(Recorded data)
================
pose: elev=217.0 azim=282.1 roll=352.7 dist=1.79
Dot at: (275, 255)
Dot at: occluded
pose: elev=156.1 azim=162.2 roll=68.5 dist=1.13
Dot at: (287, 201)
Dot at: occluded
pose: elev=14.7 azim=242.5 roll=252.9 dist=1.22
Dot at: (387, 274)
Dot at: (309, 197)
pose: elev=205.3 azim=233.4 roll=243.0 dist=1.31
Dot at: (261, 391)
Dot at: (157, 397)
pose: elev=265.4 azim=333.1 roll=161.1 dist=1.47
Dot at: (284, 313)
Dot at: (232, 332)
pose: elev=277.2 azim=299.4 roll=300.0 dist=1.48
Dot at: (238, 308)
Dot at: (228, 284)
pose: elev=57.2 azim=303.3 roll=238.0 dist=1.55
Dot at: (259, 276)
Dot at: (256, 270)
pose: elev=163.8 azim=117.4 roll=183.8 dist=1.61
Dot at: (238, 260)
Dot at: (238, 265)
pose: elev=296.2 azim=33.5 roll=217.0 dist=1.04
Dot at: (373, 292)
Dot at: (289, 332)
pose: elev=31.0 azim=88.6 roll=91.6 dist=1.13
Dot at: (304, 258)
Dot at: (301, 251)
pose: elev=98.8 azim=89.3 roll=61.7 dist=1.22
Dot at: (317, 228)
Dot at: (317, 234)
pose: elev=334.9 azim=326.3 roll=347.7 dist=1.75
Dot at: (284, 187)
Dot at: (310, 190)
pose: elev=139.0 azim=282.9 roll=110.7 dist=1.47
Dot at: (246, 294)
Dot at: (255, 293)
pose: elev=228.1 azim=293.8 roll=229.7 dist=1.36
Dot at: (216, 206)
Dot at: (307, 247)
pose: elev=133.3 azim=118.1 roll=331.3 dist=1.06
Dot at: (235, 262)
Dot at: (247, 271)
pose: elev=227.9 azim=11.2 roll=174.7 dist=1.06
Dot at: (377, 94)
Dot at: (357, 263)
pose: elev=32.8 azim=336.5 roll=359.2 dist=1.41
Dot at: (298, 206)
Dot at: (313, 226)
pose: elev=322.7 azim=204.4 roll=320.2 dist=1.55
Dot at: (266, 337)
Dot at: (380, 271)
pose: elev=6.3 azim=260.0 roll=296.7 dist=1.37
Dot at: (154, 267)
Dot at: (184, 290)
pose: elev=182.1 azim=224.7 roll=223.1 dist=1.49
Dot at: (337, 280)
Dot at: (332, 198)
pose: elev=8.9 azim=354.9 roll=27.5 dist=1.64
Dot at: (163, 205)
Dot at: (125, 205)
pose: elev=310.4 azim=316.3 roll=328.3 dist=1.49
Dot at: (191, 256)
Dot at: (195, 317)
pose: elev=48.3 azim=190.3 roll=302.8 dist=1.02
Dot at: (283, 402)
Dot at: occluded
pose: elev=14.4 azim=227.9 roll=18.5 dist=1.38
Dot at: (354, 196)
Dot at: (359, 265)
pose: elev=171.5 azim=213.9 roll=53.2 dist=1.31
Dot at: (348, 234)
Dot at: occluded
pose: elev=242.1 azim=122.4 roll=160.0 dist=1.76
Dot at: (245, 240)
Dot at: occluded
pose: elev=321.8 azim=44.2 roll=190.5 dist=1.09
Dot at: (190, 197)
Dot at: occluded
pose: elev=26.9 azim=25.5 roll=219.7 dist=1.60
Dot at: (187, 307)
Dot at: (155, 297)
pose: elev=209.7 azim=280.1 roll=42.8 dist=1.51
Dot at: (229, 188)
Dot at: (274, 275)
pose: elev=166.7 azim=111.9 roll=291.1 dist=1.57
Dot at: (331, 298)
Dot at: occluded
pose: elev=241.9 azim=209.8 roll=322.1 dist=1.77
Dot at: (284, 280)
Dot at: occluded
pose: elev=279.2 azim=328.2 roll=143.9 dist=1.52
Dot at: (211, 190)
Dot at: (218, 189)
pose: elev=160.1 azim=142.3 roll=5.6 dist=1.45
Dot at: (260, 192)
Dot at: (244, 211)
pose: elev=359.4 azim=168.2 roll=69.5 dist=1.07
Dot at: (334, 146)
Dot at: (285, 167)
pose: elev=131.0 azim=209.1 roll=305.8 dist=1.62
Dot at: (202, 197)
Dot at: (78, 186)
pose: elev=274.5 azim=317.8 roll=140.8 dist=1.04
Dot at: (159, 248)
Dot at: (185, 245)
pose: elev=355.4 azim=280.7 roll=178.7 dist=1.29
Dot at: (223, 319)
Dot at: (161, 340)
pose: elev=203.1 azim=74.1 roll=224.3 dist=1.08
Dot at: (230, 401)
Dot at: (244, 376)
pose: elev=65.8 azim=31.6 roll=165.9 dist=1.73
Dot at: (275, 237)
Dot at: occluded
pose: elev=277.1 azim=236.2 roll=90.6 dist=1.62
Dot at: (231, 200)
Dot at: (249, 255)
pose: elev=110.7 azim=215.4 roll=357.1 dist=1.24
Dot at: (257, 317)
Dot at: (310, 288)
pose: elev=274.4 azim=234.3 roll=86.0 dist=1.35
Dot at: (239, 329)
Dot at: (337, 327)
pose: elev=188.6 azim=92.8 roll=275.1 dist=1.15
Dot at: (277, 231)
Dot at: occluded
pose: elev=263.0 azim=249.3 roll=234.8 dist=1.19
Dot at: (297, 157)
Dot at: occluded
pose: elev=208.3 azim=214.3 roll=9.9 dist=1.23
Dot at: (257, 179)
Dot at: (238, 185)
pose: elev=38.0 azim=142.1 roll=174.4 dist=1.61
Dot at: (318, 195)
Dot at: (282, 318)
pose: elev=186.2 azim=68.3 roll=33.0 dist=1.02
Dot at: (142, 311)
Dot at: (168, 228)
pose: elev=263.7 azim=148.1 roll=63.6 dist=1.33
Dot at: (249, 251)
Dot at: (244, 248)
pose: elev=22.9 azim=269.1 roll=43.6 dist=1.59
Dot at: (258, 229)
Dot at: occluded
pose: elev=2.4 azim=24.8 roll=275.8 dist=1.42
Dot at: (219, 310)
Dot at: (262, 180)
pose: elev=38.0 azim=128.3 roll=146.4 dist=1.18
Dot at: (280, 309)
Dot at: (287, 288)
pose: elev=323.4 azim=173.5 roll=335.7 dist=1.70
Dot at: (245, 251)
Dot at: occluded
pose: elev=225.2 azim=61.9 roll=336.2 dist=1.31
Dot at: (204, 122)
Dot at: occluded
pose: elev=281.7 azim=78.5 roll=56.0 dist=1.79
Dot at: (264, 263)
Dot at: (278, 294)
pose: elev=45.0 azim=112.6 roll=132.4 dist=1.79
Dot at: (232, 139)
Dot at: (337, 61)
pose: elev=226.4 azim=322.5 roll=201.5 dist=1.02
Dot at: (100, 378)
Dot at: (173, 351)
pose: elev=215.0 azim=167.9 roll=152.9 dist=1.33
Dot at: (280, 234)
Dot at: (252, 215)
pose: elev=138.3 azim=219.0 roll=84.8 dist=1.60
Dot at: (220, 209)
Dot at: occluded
================
#### [THE TASK]
In every entry above, replace "pose" with "view" and leave everything else unchanged.

#### [FINISHED ANSWER]
view: elev=217.0 azim=282.1 roll=352.7 dist=1.79
Dot at: (275, 255)
Dot at: occluded
view: elev=156.1 azim=162.2 roll=68.5 dist=1.13
Dot at: (287, 201)
Dot at: occluded
view: elev=14.7 azim=242.5 roll=252.9 dist=1.22
Dot at: (387, 274)
Dot at: (309, 197)
view: elev=205.3 azim=233.4 roll=243.0 dist=1.31
Dot at: (261, 391)
Dot at: (157, 397)
view: elev=265.4 azim=333.1 roll=161.1 dist=1.47
Dot at: (284, 313)
Dot at: (232, 332)
view: elev=277.2 azim=299.4 roll=300.0 dist=1.48
Dot at: (238, 308)
Dot at: (228, 284)
view: elev=57.2 azim=303.3 roll=238.0 dist=1.55
Dot at: (259, 276)
Dot at: (256, 270)
view: elev=163.8 azim=117.4 roll=183.8 dist=1.61
Dot at: (238, 260)
Dot at: (238, 265)
view: elev=296.2 azim=33.5 roll=217.0 dist=1.04
Dot at: (373, 292)
Dot at: (289, 332)
view: elev=31.0 azim=88.6 roll=91.6 dist=1.13
Dot at: (304, 258)
Dot at: (301, 251)
view: elev=98.8 azim=89.3 roll=61.7 dist=1.22
Dot at: (317, 228)
Dot at: (317, 234)
view: elev=334.9 azim=326.3 roll=347.7 dist=1.75
Dot at: (284, 187)
Dot at: (310, 190)
view: elev=139.0 azim=282.9 roll=110.7 dist=1.47
Dot at: (246, 294)
Dot at: (255, 293)
view: elev=228.1 azim=293.8 roll=229.7 dist=1.36
Dot at: (216, 206)
Dot at: (307, 247)
view: elev=133.3 azim=118.1 roll=331.3 dist=1.06
Dot at: (235, 262)
Dot at: (247, 271)
view: elev=227.9 azim=11.2 roll=174.7 dist=1.06
Dot at: (377, 94)
Dot at: (357, 263)
view: elev=32.8 azim=336.5 roll=359.2 dist=1.41
Dot at: (298, 206)
Dot at: (313, 226)
view: elev=322.7 azim=204.4 roll=320.2 dist=1.55
Dot at: (266, 337)
Dot at: (380, 271)
view: elev=6.3 azim=260.0 roll=296.7 dist=1.37
Dot at: (154, 267)
Dot at: (184, 290)
view: elev=182.1 azim=224.7 roll=223.1 dist=1.49
Dot at: (337, 280)
Dot at: (332, 198)
view: elev=8.9 azim=354.9 roll=27.5 dist=1.64
Dot at: (163, 205)
Dot at: (125, 205)
view: elev=310.4 azim=316.3 roll=328.3 dist=1.49
Dot at: (191, 256)
Dot at: (195, 317)
view: elev=48.3 azim=190.3 roll=302.8 dist=1.02
Dot at: (283, 402)
Dot at: occluded
view: elev=14.4 azim=227.9 roll=18.5 dist=1.38
Dot at: (354, 196)
Dot at: (359, 265)
view: elev=171.5 azim=213.9 roll=53.2 dist=1.31
Dot at: (348, 234)
Dot at: occluded
view: elev=242.1 azim=122.4 roll=160.0 dist=1.76
Dot at: (245, 240)
Dot at: occluded
view: elev=321.8 azim=44.2 roll=190.5 dist=1.09
Dot at: (190, 197)
Dot at: occluded
view: elev=26.9 azim=25.5 roll=219.7 dist=1.60
Dot at: (187, 307)
Dot at: (155, 297)
view: elev=209.7 azim=280.1 roll=42.8 dist=1.51
Dot at: (229, 188)
Dot at: (274, 275)
view: elev=166.7 azim=111.9 roll=291.1 dist=1.57
Dot at: (331, 298)
Dot at: occluded
view: elev=241.9 azim=209.8 roll=322.1 dist=1.77
Dot at: (284, 280)
Dot at: occluded
view: elev=279.2 azim=328.2 roll=143.9 dist=1.52
Dot at: (211, 190)
Dot at: (218, 189)
view: elev=160.1 azim=142.3 roll=5.6 dist=1.45
Dot at: (260, 192)
Dot at: (244, 211)
view: elev=359.4 azim=168.2 roll=69.5 dist=1.07
Dot at: (334, 146)
Dot at: (285, 167)
view: elev=131.0 azim=209.1 roll=305.8 dist=1.62
Dot at: (202, 197)
Dot at: (78, 186)
view: elev=274.5 azim=317.8 roll=140.8 dist=1.04
Dot at: (159, 248)
Dot at: (185, 245)
view: elev=355.4 azim=280.7 roll=178.7 dist=1.29
Dot at: (223, 319)
Dot at: (161, 340)
view: elev=203.1 azim=74.1 roll=224.3 dist=1.08
Dot at: (230, 401)
Dot at: (244, 376)
view: elev=65.8 azim=31.6 roll=165.9 dist=1.73
Dot at: (275, 237)
Dot at: occluded
view: elev=277.1 azim=236.2 roll=90.6 dist=1.62
Dot at: (231, 200)
Dot at: (249, 255)
view: elev=110.7 azim=215.4 roll=357.1 dist=1.24
Dot at: (257, 317)
Dot at: (310, 288)
view: elev=274.4 azim=234.3 roll=86.0 dist=1.35
Dot at: (239, 329)
Dot at: (337, 327)
view: elev=188.6 azim=92.8 roll=275.1 dist=1.15
Dot at: (277, 231)
Dot at: occluded
view: elev=263.0 azim=249.3 roll=234.8 dist=1.19
Dot at: (297, 157)
Dot at: occluded
view: elev=208.3 azim=214.3 roll=9.9 dist=1.23
Dot at: (257, 179)
Dot at: (238, 185)
view: elev=38.0 azim=142.1 roll=174.4 dist=1.61
Dot at: (318, 195)
Dot at: (282, 318)
view: elev=186.2 azim=68.3 roll=33.0 dist=1.02
Dot at: (142, 311)
Dot at: (168, 228)
view: elev=263.7 azim=148.1 roll=63.6 dist=1.33
Dot at: (249, 251)
Dot at: (244, 248)
view: elev=22.9 azim=269.1 roll=43.6 dist=1.59
Dot at: (258, 229)
Dot at: occluded
view: elev=2.4 azim=24.8 roll=275.8 dist=1.42
Dot at: (219, 310)
Dot at: (262, 180)
view: elev=38.0 azim=128.3 roll=146.4 dist=1.18
Dot at: (280, 309)
Dot at: (287, 288)
view: elev=323.4 azim=173.5 roll=335.7 dist=1.70
Dot at: (245, 251)
Dot at: occluded
view: elev=225.2 azim=61.9 roll=336.2 dist=1.31
Dot at: (204, 122)
Dot at: occluded
view: elev=281.7 azim=78.5 roll=56.0 dist=1.79
Dot at: (264, 263)
Dot at: (278, 294)
view: elev=45.0 azim=112.6 roll=132.4 dist=1.79
Dot at: (232, 139)
Dot at: (337, 61)
view: elev=226.4 azim=322.5 roll=201.5 dist=1.02
Dot at: (100, 378)
Dot at: (173, 351)
view: elev=215.0 azim=167.9 roll=152.9 dist=1.33
Dot at: (280, 234)
Dot at: (252, 215)
view: elev=138.3 azim=219.0 roll=84.8 dist=1.60
Dot at: (220, 209)
Dot at: occluded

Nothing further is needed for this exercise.